▸ **PROBLEM**:
Repeat exactly the lines from the start of the records below through the line that contains "Bright and high-contrast graphic OLED display", including both.

▸ **GIVEN RECORDS**:
====

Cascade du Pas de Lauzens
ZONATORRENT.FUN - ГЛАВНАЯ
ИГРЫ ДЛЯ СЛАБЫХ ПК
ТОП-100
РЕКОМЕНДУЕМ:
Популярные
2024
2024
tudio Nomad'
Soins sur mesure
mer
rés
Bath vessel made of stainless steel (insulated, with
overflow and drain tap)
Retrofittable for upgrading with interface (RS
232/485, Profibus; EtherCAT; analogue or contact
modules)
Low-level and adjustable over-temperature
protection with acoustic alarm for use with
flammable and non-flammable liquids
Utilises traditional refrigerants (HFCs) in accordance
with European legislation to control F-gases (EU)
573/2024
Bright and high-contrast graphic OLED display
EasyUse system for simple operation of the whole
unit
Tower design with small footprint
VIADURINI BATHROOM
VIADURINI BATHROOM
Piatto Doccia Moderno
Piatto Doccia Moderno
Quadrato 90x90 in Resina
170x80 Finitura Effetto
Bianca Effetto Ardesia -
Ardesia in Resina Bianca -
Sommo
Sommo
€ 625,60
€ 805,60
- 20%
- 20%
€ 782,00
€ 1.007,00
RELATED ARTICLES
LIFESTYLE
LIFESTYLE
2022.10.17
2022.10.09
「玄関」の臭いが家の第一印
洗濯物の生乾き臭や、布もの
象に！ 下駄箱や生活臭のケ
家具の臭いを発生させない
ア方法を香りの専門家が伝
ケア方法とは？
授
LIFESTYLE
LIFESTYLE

====

▸ **TASK SOLUTION**:
Cascade du Pas de Lauzens
ZONATORRENT.FUN - ГЛАВНАЯ
ИГРЫ ДЛЯ СЛАБЫХ ПК
ТОП-100
РЕКОМЕНДУЕМ:
Популярные
2024
2024
tudio Nomad'
Soins sur mesure
mer
rés
Bath vessel made of stainless steel (insulated, with
overflow and drain tap)
Retrofittable for upgrading with interface (RS
232/485, Profibus; EtherCAT; analogue or contact
modules)
Low-level and adjustable over-temperature
protection with acoustic alarm for use with
flammable and non-flammable liquids
Utilises traditional refrigerants (HFCs) in accordance
with European legislation to control F-gases (EU)
573/2024
Bright and high-contrast graphic OLED display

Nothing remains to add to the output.